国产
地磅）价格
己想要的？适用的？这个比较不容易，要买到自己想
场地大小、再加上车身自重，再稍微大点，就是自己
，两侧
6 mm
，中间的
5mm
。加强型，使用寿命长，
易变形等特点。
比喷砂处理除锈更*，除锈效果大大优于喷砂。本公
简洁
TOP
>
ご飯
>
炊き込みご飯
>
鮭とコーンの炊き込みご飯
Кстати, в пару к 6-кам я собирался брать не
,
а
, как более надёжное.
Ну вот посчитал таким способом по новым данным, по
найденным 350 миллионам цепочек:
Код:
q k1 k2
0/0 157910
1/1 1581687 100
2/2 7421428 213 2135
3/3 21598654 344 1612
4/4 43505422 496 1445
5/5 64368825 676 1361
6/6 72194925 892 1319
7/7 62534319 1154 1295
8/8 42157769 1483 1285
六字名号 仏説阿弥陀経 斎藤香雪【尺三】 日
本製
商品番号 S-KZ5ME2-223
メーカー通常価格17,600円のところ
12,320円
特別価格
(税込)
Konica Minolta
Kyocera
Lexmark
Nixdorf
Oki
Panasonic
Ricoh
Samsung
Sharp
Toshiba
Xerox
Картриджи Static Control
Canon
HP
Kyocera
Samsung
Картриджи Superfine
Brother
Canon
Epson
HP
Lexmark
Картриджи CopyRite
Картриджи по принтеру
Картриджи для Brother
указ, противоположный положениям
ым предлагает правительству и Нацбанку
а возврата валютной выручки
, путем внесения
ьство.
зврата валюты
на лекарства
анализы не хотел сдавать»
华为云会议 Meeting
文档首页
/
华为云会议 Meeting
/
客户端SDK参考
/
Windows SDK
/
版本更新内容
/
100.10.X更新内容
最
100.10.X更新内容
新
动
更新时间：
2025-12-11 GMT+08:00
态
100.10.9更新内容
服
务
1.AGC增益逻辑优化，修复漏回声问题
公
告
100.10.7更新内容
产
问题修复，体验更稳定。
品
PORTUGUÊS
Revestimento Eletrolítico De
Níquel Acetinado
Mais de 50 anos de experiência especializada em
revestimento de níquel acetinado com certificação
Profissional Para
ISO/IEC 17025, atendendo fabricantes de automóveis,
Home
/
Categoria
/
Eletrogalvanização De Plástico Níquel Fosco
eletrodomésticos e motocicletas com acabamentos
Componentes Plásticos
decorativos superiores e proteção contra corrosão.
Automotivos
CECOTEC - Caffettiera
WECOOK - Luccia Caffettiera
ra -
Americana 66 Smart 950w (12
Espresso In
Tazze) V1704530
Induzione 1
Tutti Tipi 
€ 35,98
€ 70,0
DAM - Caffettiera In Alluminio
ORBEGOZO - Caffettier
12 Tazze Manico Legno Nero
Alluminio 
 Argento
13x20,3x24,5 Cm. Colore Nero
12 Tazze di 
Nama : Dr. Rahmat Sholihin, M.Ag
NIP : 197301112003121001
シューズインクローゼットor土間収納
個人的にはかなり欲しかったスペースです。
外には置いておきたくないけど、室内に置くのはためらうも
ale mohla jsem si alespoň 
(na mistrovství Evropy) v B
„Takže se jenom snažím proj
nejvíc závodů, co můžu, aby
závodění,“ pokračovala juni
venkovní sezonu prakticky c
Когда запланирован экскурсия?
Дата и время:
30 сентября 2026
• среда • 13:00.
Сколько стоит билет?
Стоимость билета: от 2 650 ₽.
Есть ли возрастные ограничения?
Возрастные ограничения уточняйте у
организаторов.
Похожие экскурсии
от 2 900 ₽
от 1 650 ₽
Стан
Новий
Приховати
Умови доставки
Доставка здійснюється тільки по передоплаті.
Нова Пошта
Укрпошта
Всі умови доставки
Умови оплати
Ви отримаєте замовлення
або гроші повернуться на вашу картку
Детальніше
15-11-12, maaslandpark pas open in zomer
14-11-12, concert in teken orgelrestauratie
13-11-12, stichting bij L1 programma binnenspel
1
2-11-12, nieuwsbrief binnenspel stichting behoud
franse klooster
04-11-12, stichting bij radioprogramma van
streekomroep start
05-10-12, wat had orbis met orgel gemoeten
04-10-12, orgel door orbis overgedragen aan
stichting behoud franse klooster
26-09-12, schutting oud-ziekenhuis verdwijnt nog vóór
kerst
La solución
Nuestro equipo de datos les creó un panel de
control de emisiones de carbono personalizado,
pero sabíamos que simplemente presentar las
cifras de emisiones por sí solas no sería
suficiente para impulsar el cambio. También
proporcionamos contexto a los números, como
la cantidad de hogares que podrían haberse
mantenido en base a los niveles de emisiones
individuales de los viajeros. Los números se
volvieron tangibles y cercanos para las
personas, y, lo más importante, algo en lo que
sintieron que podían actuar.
^^^^^^^^
→ **AIM OF THE TASK**
Determine how many lines of the listing above contain the string "binnenspel", and answer with that figure alone.

→ **PROBLEM SOLUTION**
2